A new research paper on
arXiv this month introduces EuropeMedQA, the first large-scale European benchmark for medical AI. Built by an international team, the dataset blends multilingual medical exam questions with images, creating a more realistic testbed for
healthcare AI. The headline finding is blunt: today’s AI models perform significantly worse outside English.
EuropeMedQA: the new standard for medical AI in Europe
EuropeMedQA is an evaluation suite for medical AI systems. It tests how well models apply medical knowledge across European languages and contexts—critical because most AI systems are trained on English data and become less reliable elsewhere.
The dataset stands out on three fronts:
- Multilingual: questions across multiple European languages
- Multimodal: pairs text-based questions with medical images
- Exam-based: grounded in real European medical exam items
Together, these make EuropeMedQA more realistic than typical benchmarks, which often rely on English-only text.
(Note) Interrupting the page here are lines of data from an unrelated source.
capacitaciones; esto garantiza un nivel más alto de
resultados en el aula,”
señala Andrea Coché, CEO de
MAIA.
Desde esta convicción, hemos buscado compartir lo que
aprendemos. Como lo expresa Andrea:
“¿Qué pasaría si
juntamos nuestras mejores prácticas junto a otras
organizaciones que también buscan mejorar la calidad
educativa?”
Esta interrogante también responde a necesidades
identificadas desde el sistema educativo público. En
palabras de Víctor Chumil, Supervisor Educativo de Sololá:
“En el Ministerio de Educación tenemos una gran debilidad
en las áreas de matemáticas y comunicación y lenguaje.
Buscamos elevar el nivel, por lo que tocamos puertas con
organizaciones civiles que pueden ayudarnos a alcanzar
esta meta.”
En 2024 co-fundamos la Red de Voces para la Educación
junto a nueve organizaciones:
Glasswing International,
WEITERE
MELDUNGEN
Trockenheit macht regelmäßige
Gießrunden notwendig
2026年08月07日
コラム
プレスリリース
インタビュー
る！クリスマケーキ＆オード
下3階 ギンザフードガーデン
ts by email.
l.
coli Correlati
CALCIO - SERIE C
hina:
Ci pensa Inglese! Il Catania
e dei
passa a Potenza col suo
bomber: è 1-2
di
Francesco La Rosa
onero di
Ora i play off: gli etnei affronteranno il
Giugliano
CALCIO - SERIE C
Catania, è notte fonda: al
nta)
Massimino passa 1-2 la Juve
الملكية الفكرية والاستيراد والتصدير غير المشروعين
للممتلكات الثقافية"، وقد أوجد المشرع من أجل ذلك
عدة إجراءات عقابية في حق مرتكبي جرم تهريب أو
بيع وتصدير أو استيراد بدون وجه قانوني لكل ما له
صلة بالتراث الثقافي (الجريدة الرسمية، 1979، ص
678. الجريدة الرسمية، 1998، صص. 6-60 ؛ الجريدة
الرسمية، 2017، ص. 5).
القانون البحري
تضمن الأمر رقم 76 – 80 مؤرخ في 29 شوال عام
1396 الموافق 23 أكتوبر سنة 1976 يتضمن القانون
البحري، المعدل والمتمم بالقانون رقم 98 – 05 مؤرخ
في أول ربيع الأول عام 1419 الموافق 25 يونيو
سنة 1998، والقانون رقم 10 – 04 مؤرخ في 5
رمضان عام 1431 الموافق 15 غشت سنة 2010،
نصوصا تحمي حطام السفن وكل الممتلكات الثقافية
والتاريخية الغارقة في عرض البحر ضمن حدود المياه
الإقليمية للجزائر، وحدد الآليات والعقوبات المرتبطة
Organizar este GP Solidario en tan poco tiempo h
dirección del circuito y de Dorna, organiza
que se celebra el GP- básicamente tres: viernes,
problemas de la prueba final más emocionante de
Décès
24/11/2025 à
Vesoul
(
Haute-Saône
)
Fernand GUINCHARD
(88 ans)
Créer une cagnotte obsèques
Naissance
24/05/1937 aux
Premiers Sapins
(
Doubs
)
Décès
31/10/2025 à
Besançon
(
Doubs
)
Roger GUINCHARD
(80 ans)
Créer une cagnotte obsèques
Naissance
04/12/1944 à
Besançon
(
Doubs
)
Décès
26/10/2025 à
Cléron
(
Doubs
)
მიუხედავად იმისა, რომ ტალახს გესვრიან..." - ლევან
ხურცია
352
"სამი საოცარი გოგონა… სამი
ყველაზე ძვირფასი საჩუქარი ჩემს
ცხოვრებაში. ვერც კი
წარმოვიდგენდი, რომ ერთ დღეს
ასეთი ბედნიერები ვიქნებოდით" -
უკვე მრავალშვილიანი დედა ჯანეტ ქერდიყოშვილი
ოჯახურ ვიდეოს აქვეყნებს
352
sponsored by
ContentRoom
Why do AI models stumble in Europe?
Performance drops outside English because training data is skewed. Large models from OpenAI, Google, and others are trained mostly on English. As a result, they struggle with medical terminology and context in Dutch, German, French, and other languages.
The EuropeMedQA study shows:
- Lower answer accuracy in non-English languages
- Weaker medical reasoning in translated contexts
- Image interpretation varies by language setting
That’s a real risk for European hospitals and medical training programs.
The Dutch angle: risks and opportunities
For the Netherlands, EuropeMedQA is directly relevant to care, education, and policy. Dutch hospitals and universities increasingly pilot AI but often rely on systems not tuned to local language and regulation.
The implications are clear:
- Care: AI-driven diagnoses may be less reliable in Dutch settings
- Education: medical AI tools don’t align with European exams
- Policy: growing need for European AI standards
Bodies like the Dutch Healthcare Authority and the European Commission are already drafting safe-AI guidance. EuropeMedQA now offers a concrete tool to actually test those systems.
Building European AI sovereignty
EuropeMedQA strengthens European AI sovereignty. It offers an alternative to US-centric benchmarks and enables evaluation against European norms and languages.
AI sovereignty means
Europe keeps control over:
- Data and datasets
- Evaluation standards
- Deployment in critical sectors
Initiatives like EuropeMedQA make that independence tangible and align with broader moves such as the EU AI Act.
What needs to happen next
Adoption by developers and policymakers is the next step. Without broad uptake, the impact will be limited. Researchers urge AI companies to actively test and improve their models against this benchmark.
There are concrete opportunities for:
- Dutch universities to help expand the dataset
- Healthcare providers to validate AI systems more rigorously
- Governments to embed benchmarks in regulation
Bottom line
EuropeMedQA exposes why medical AI isn’t ready for full-scale deployment in Europe—and offers a path forward. For the Netherlands, the message is clear: trustworthy healthcare AI demands local data, European standards, and targeted evaluation.